Emerge Africa, Mobile-Sat bid to ease RICA headache

Date: 10 July 2006
(ICT World)
Business process management specialist, Emerge Africa, has teamed up with mobile office provider Mobile-Sat, aiming to provide a simple solution to the problem of capturing identity data from millions of cellphone users scattered across the country.

The Regulation of Interception of Communications and Provision of Communications-related Information Act (RICA) of 2002 requires SAs cellular networks and service providers to record and keep information about the ownership of every cell phone in operation.
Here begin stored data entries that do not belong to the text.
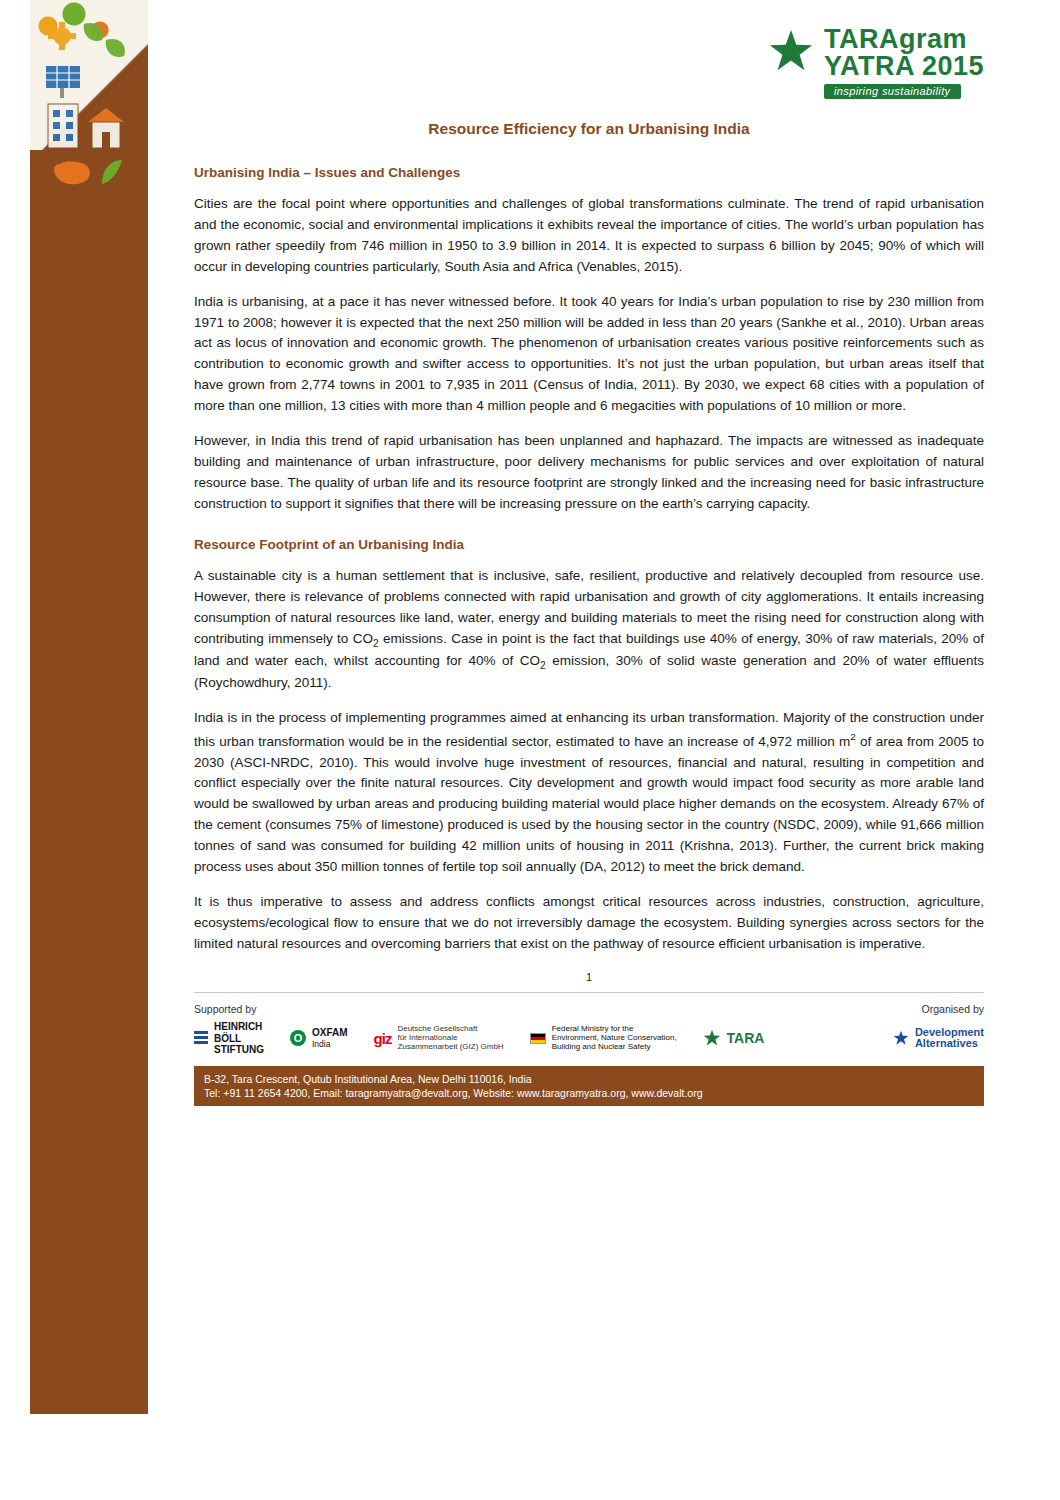BACKGROUND
TARA gram
YATRA 2015
inspiring sustainability
Resource Efficiency for an Urbanising India
Urbanising India – Issues and Challenges
Cities are the focal point where opportunities and challenges of global transformations culminate. The trend of rapid urbanisation and the economic, social and environmental implications it exhibits reveal the importance of cities. The world’s urban population has grown rather speedily from 746 million in 1950 to 3.9 billion in 2014. It is expected to surpass 6 billion by 2045; 90% of which will occur in developing countries particularly, South Asia and Africa (Venables, 2015).
India is urbanising, at a pace it has never witnessed before. It took 40 years for India’s urban population to rise by 230 million from 1971 to 2008; however it is expected that the next 250 million will be added in less than 20 years (Sankhe et al., 2010). Urban areas act as locus of innovation and economic growth. The phenomenon of urbanisation creates various positive reinforcements such as contribution to economic growth and swifter access to opportunities. It’s not just the urban population, but urban areas itself that have grown from 2,774 towns in 2001 to 7,935 in 2011 (Census of India, 2011). By 2030, we expect 68 cities with a population of more than one million, 13 cities with more than 4 million people and 6 megacities with populations of 10 million or more.
However, in India this trend of rapid urbanisation has been unplanned and haphazard. The impacts are witnessed as inadequate building and maintenance of urban infrastructure, poor delivery mechanisms for public services and over exploitation of natural resource base. The quality of urban life and its resource footprint are strongly linked and the increasing need for basic infrastructure construction to support it signifies that there will be increasing pressure on the earth’s carrying capacity.
Resource Footprint of an Urbanising India
A sustainable city is a human settlement that is inclusive, safe, resilient, productive and relatively decoupled from resource use. However, there is relevance of problems connected with rapid urbanisation and growth of city agglomerations. It entails increasing consumption of natural resources like land, water, energy and building materials to meet the rising need for construction along with contributing immensely to CO2 emissions. Case in point is the fact that buildings use 40% of energy, 30% of raw materials, 20% of land and water each, whilst accounting for 40% of CO2 emission, 30% of solid waste generation and 20% of water effluents (Roychowdhury, 2011).
India is in the process of implementing programmes aimed at enhancing its urban transformation. Majority of the construction under this urban transformation would be in the residential sector, estimated to have an increase of 4,972 million m2 of area from 2005 to 2030 (ASCI-NRDC, 2010). This would involve huge investment of resources, financial and natural, resulting in competition and conflict especially over the finite natural resources. City development and growth would impact food security as more arable land would be swallowed by urban areas and producing building material would place higher demands on the ecosystem. Already 67% of the cement (consumes 75% of limestone) produced is used by the housing sector in the country (NSDC, 2009), while 91,666 million tonnes of sand was consumed for building 42 million units of housing in 2011 (Krishna, 2013). Further, the current brick making process uses about 350 million tonnes of fertile top soil annually (DA, 2012) to meet the brick demand.
It is thus imperative to assess and address conflicts amongst critical resources across industries, construction, agriculture, ecosystems/ecological flow to ensure that we do not irreversibly damage the ecosystem. Building synergies across sectors for the limited natural resources and overcoming barriers that exist on the pathway of resource efficient urbanisation is imperative.
1
Supported by Organised by
HEINRICH
BÖLL
STIFTUNG
OOXFAM
India
giz Deutsche Gesellschaft
für Internationale
Zusammenarbeit (GIZ) GmbH
Federal Ministry for the
Environment, Nature Conservation,
Building and Nuclear Safety
TARA
Development
Alternatives
B-32, Tara Crescent, Qutub Institutional Area, New Delhi 110016, India
Tel: +91 11 2654 4200, Email: taragramyatra@devalt.org, Website: www.taragramyatra.org, www.devalt.org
The Act, which came into full effect in November last year, requires a record of the cell number, handset number and the full name, ID number and addresses of every cellphone owner to be captured within 12 months.
 
The task of finding and recording every one of the countrys estimated 30m prepaid cellphone users is daunting, with a cost that has been estimated at R300m. Transport is expensive, and many prepaid users will consider making a verification visit costly and time-consuming, even if they know about the Act and want to comply, notes Emerge Africa CEO, Jean Moncrieff. And filing or capturing paper documents such as handwritten forms and photocopied ID books will create a data nightmare, as the banks discovered with the Financial Intelligence Centre Act (FICA).
 
Instead, Emerge Africa and Mobile-Sat plan to send satellite communication vans, linked directly to the networks databases, around the country to gather and capture user data at the source, using Global 360s business process management solutions.
 
The Mobile-SAT trucks can go anywhere, no matter how remote, and set up a live link via satellite to a networks system in minutes, explains Mobile-Sats Michael Walk. All they need is a view of the sky. The trucks are self-powered and have been equipped with the computer hardware required for customers to access their RICA applications.
 
Electronic data capture, says Moncrieff, is the key. It is quite easy to capture information directly to the networks core systems, avoiding all the problems of lost documents and unreadable forms. We have already developed similar systems to help the banks implement FICA and can apply that experience directly in this case.